Hi. I've been experimenting with MrOtherGuy's vertical tabs script. I found that the tab bar could be moved to the right side of the window with just two simple changes:
change line 19 from: margin-left: var(--uc-vertical-tabs-width); to margin-right: var(--uc-vertical-tabs-width);
and
change line 31 from: left: 0; to right: 0;
Works for me.
Well, boolean cannot have any other values except for true and false - it wouldn't be a boolean if it did.
Although there's sort of a third option as "pref doesn't exist" but the false category includes that.
So, a @supports can query whether a preference is true. Can it also query whether a preference is false (or doesn't exist)? So, could we have a block that executes only when a preference is false (or doesn't exist)?
Yes, simply using not operator with the condition:
@supports not -moz-bool-pref("userchrome.my-pref.enabled"){
#nav-bar{ background: #f00 !important; }
}
Small caveat though, since @supports tests whether the condition is supported, it also resolves to false if the browser doesn't support the condition type. So if -moz-bool-pref() function is not supported (as is with Firefox 120 and above) then the condition is false. And thus, if you use negation then whole expression resolves to true.
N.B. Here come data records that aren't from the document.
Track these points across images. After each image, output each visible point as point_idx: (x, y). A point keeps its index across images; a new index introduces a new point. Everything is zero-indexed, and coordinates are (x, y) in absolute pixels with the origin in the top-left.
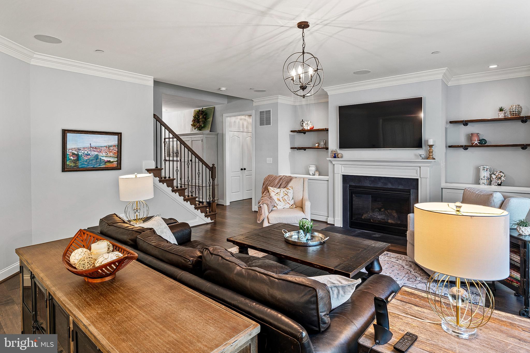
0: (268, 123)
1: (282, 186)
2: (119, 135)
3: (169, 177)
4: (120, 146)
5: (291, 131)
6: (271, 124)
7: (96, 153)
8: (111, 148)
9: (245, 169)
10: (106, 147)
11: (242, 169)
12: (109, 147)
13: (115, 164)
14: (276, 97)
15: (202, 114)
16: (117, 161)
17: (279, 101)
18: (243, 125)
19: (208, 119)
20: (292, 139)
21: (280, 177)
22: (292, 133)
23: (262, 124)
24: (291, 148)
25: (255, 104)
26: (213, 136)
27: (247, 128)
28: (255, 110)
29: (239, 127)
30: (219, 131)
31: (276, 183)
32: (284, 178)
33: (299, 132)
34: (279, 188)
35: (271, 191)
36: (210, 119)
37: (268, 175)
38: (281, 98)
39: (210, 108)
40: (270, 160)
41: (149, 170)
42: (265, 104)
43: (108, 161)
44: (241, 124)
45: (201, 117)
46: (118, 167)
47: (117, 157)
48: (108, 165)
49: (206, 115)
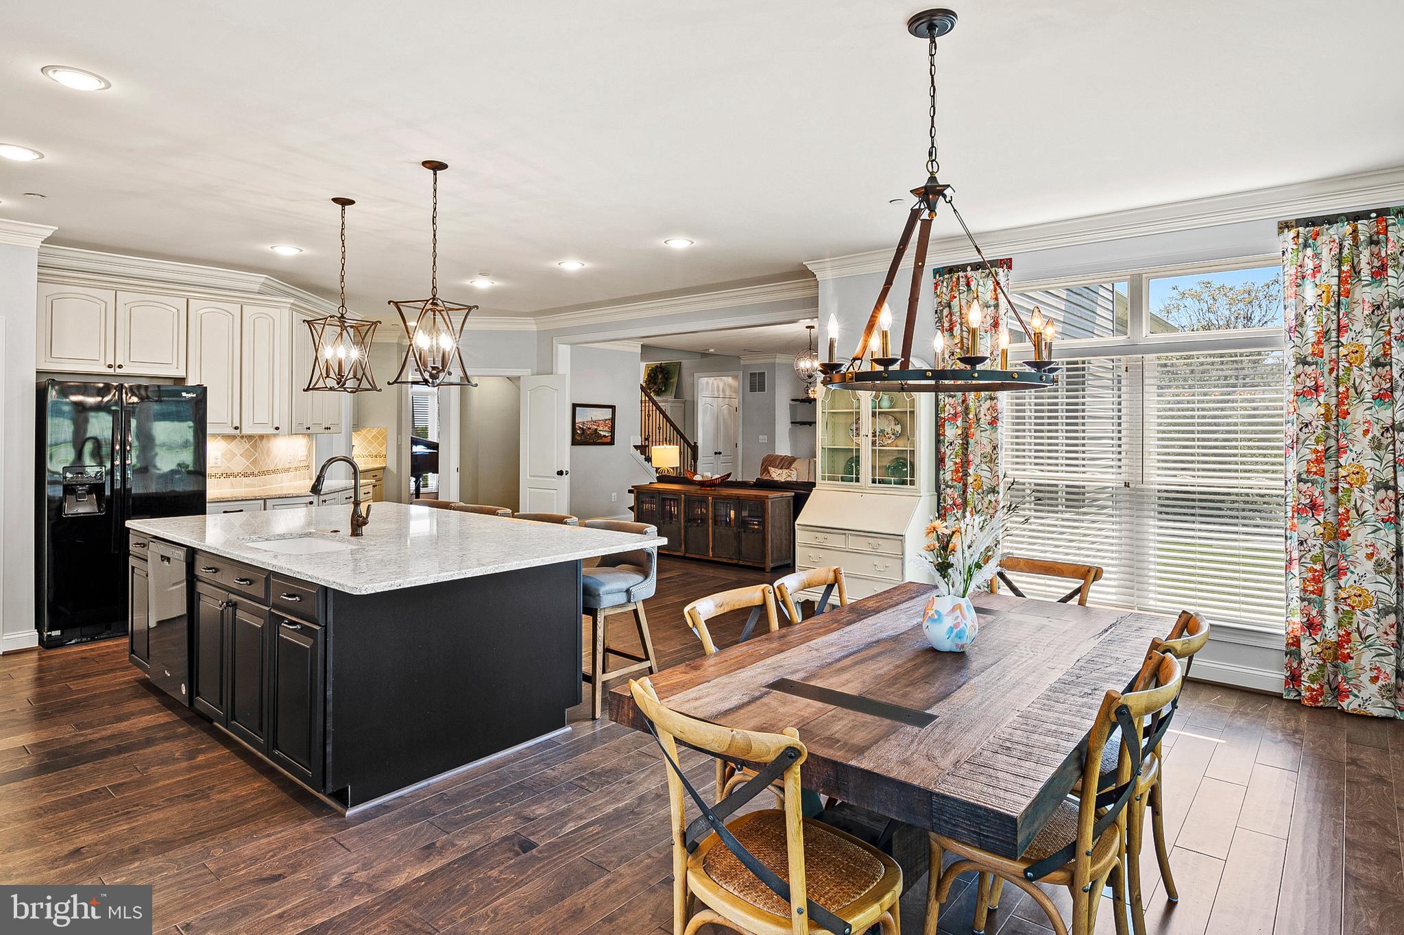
0: (762, 389)
1: (784, 467)
2: (613, 408)
4: (613, 419)
5: (793, 400)
6: (766, 390)
7: (596, 427)
8: (607, 422)
9: (720, 453)
10: (603, 420)
11: (716, 453)
12: (606, 420)
13: (609, 440)
14: (773, 357)
15: (660, 372)
16: (611, 436)
17: (777, 361)
18: (718, 387)
19: (671, 378)
20: (793, 410)
21: (782, 457)
22: (793, 403)
23: (752, 389)
24: (792, 423)
25: (742, 362)
26: (680, 405)
27: (724, 391)
28: (743, 371)
29: (713, 391)
30: (687, 397)
31: (777, 464)
33: (803, 401)
34: (782, 469)
35: (772, 471)
36: (675, 380)
37: (766, 455)
39: (672, 363)
40: (763, 438)
41: (636, 447)
42: (757, 363)
43: (605, 436)
44: (716, 386)
45: (660, 377)
46: (612, 443)
47: (611, 432)
48: (604, 440)
49: (667, 373)
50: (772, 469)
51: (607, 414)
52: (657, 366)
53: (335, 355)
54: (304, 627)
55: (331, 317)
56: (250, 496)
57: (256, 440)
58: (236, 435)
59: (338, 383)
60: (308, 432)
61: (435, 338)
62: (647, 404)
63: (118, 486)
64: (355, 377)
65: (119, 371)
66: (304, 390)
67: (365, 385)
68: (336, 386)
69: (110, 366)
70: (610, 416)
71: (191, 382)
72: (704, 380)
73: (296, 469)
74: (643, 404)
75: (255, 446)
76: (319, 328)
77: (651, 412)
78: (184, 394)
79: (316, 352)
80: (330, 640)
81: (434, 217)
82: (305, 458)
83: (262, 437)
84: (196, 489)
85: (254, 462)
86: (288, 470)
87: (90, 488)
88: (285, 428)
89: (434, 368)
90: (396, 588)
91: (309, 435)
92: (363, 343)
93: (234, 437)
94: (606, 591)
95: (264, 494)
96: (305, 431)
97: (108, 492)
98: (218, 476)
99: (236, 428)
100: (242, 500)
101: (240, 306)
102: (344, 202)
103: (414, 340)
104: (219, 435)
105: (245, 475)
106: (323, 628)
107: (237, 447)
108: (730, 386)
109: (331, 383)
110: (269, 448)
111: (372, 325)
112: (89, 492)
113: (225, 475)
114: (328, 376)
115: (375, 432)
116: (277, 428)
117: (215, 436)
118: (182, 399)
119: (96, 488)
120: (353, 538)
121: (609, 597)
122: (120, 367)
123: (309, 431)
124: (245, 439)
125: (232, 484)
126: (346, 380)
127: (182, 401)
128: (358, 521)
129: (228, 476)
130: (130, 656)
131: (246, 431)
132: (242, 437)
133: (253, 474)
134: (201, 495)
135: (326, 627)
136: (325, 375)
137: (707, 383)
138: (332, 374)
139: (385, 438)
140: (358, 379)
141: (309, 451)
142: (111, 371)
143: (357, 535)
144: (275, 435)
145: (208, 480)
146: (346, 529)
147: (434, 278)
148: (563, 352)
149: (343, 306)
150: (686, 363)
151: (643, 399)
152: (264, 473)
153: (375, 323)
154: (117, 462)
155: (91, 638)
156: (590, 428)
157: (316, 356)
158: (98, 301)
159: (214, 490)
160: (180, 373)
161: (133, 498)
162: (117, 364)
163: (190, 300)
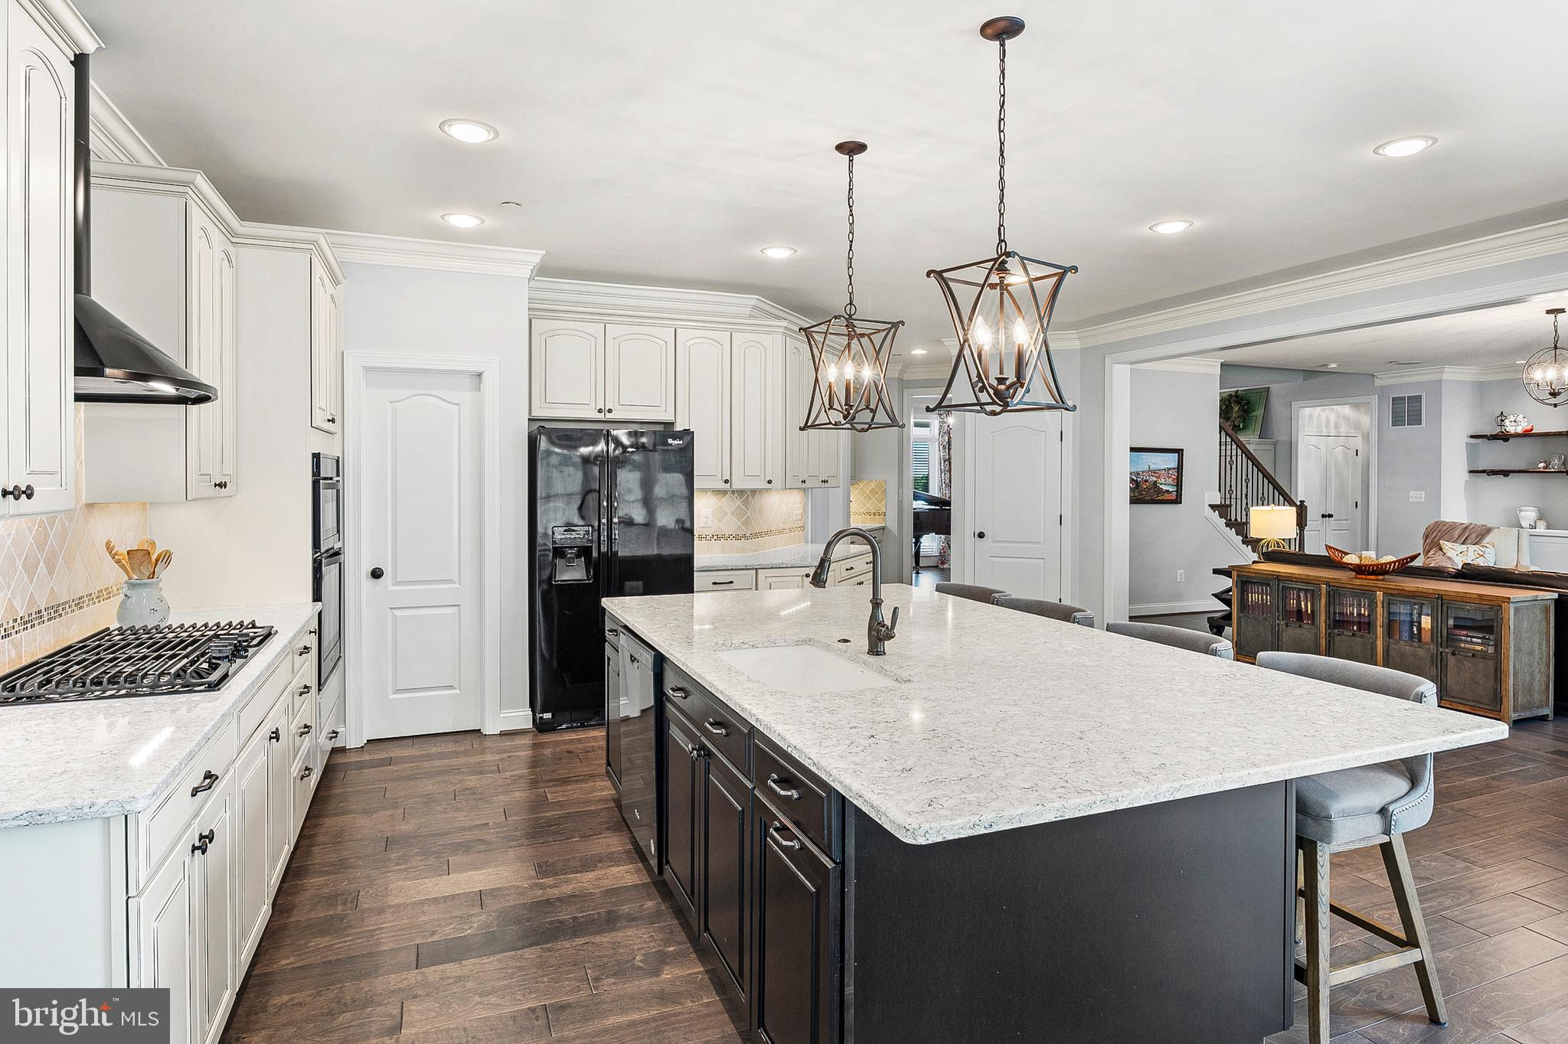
0: (1415, 419)
1: (1469, 541)
2: (1179, 452)
3: (1236, 520)
4: (1180, 468)
5: (1472, 437)
6: (1423, 422)
7: (1155, 479)
8: (1170, 472)
9: (1330, 516)
10: (1165, 470)
11: (1323, 516)
12: (1169, 469)
13: (1173, 496)
14: (1440, 370)
15: (1238, 402)
16: (1177, 491)
17: (1445, 376)
18: (1328, 421)
19: (1253, 411)
20: (1472, 451)
21: (1464, 526)
22: (1474, 441)
23: (1397, 421)
24: (1471, 472)
25: (1377, 383)
26: (1269, 447)
27: (1336, 426)
28: (1379, 395)
29: (1319, 426)
30: (1281, 436)
31: (1456, 536)
32: (1472, 526)
33: (1492, 437)
34: (1462, 544)
35: (1447, 548)
36: (1259, 413)
37: (1433, 522)
38: (1450, 370)
39: (1255, 389)
40: (1416, 495)
41: (1213, 507)
42: (1407, 382)
43: (1167, 491)
44: (1324, 420)
45: (1236, 409)
46: (1178, 501)
47: (1177, 485)
48: (1167, 497)
49: (1248, 403)
50: (1446, 545)
51: (1171, 460)
52: (1231, 396)
53: (841, 375)
54: (803, 847)
55: (836, 317)
56: (741, 564)
57: (747, 496)
58: (726, 490)
59: (845, 418)
60: (803, 487)
61: (1002, 331)
62: (1229, 447)
63: (604, 549)
64: (867, 407)
65: (609, 416)
66: (801, 429)
67: (881, 417)
68: (843, 422)
69: (600, 411)
70: (1175, 464)
71: (679, 427)
72: (1307, 411)
73: (790, 530)
74: (1223, 448)
75: (746, 503)
76: (819, 338)
77: (1234, 458)
78: (670, 441)
79: (817, 370)
80: (851, 889)
81: (1001, 120)
82: (800, 517)
83: (754, 492)
84: (683, 552)
85: (746, 523)
86: (781, 532)
87: (578, 551)
88: (778, 482)
89: (1001, 381)
90: (983, 831)
91: (804, 490)
92: (877, 358)
93: (724, 492)
94: (1343, 811)
95: (755, 563)
96: (801, 485)
97: (595, 554)
98: (708, 538)
99: (726, 482)
100: (732, 569)
101: (729, 333)
102: (851, 149)
103: (970, 332)
104: (709, 490)
105: (737, 538)
106: (840, 867)
107: (729, 504)
108: (1347, 419)
109: (836, 416)
110: (761, 504)
111: (891, 328)
112: (578, 556)
113: (715, 537)
114: (831, 408)
115: (873, 485)
116: (770, 482)
117: (704, 490)
118: (670, 448)
119: (584, 551)
120: (872, 659)
121: (1350, 823)
122: (610, 411)
123: (804, 485)
124: (736, 495)
125: (723, 548)
126: (857, 412)
127: (668, 450)
128: (878, 631)
129: (719, 538)
130: (606, 769)
131: (737, 485)
132: (733, 492)
133: (744, 536)
134: (687, 561)
135: (843, 863)
136: (827, 407)
137: (1311, 416)
138: (836, 405)
139: (884, 492)
140: (872, 411)
141: (805, 509)
142: (601, 416)
143: (878, 654)
144: (768, 490)
145: (696, 542)
146: (861, 640)
147: (1001, 225)
148: (1120, 375)
149: (851, 304)
150: (1278, 389)
151: (1223, 440)
152: (756, 535)
153: (895, 325)
154: (604, 521)
155: (581, 724)
156: (1146, 481)
157: (817, 379)
158: (586, 336)
159: (703, 556)
160: (668, 417)
161: (620, 561)
162: (607, 409)
163: (678, 330)
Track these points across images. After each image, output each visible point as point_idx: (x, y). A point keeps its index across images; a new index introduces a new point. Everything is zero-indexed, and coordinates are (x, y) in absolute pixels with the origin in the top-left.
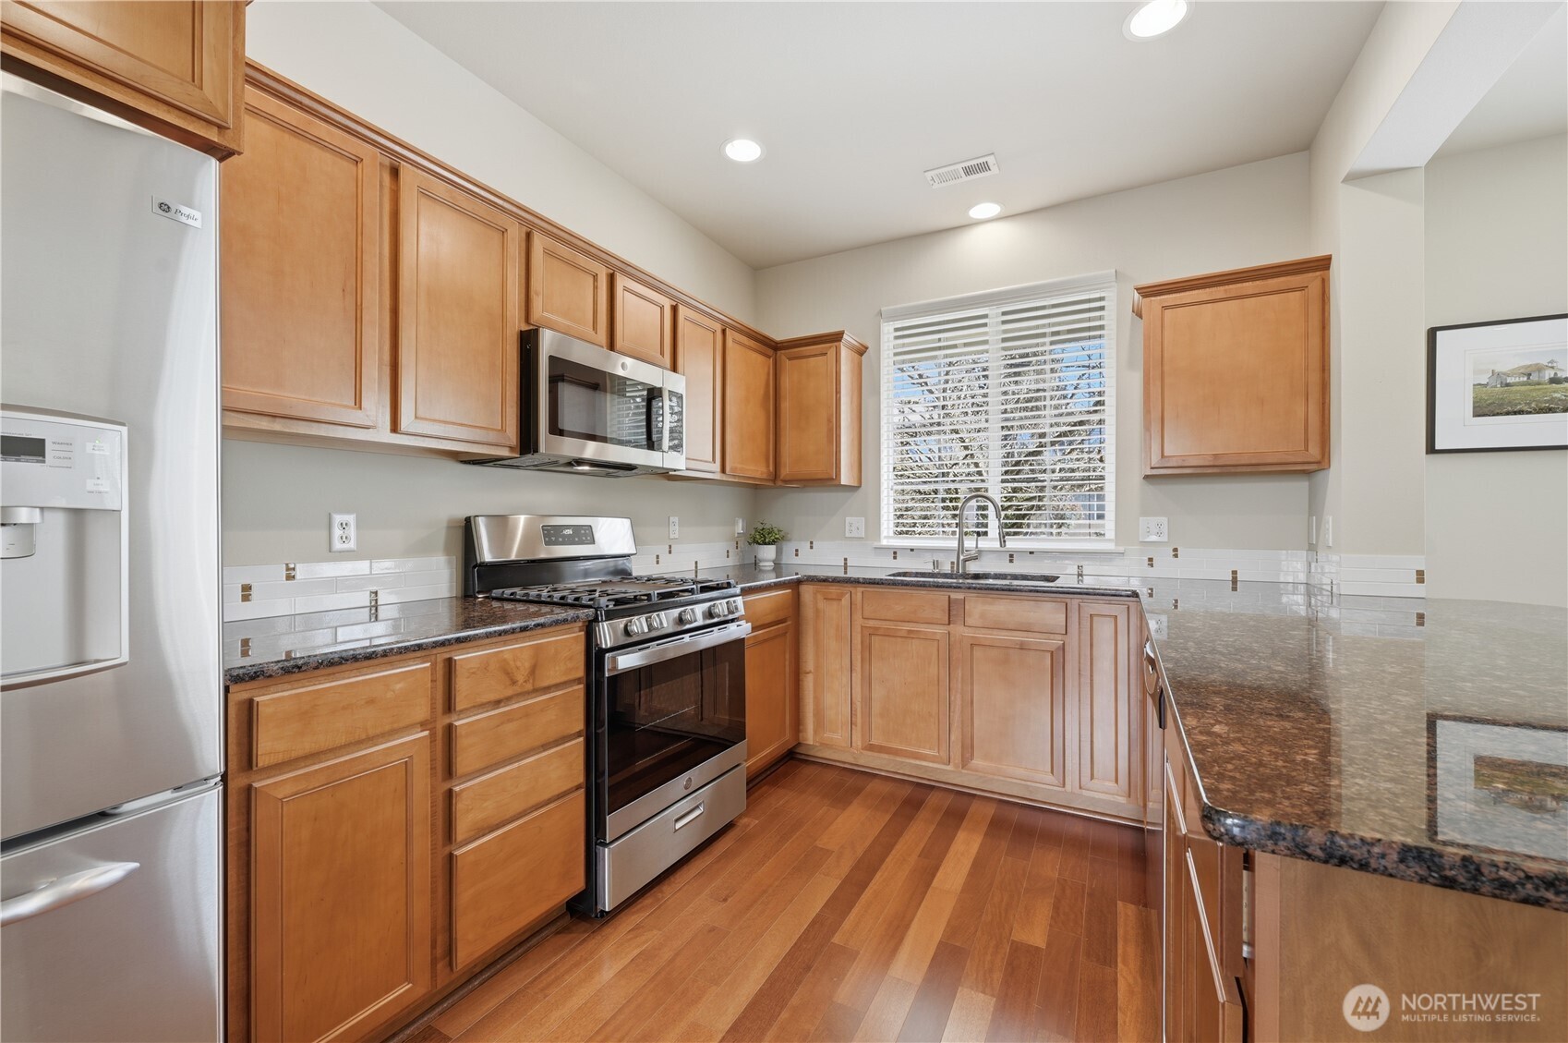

That means that the above expression will always apply red background to nav-bar in Firefox 120 but in older Firefox version only apply it if that pref doesn't exist or exists but is set to false
You can read all about @supportsat MDN although it doesn't list the Firefox internal-only -moz-bool-pref condition.
Yikes! So -moz-bool-pref() has been removed in FF 120? Why would they do that? Is there are replacement?
So in FF < 120, one could effectively create an IF-THEN-ELSE with @supports -moz-bool-pref(test_condition) and @supports not -moz-bool-pref(test_condition)?
@supports based -moz-pref is indeed removed. But it is replaced with a media query based method, which is much nicer since it can then among other things respond to pref changes without having to restart Firefox.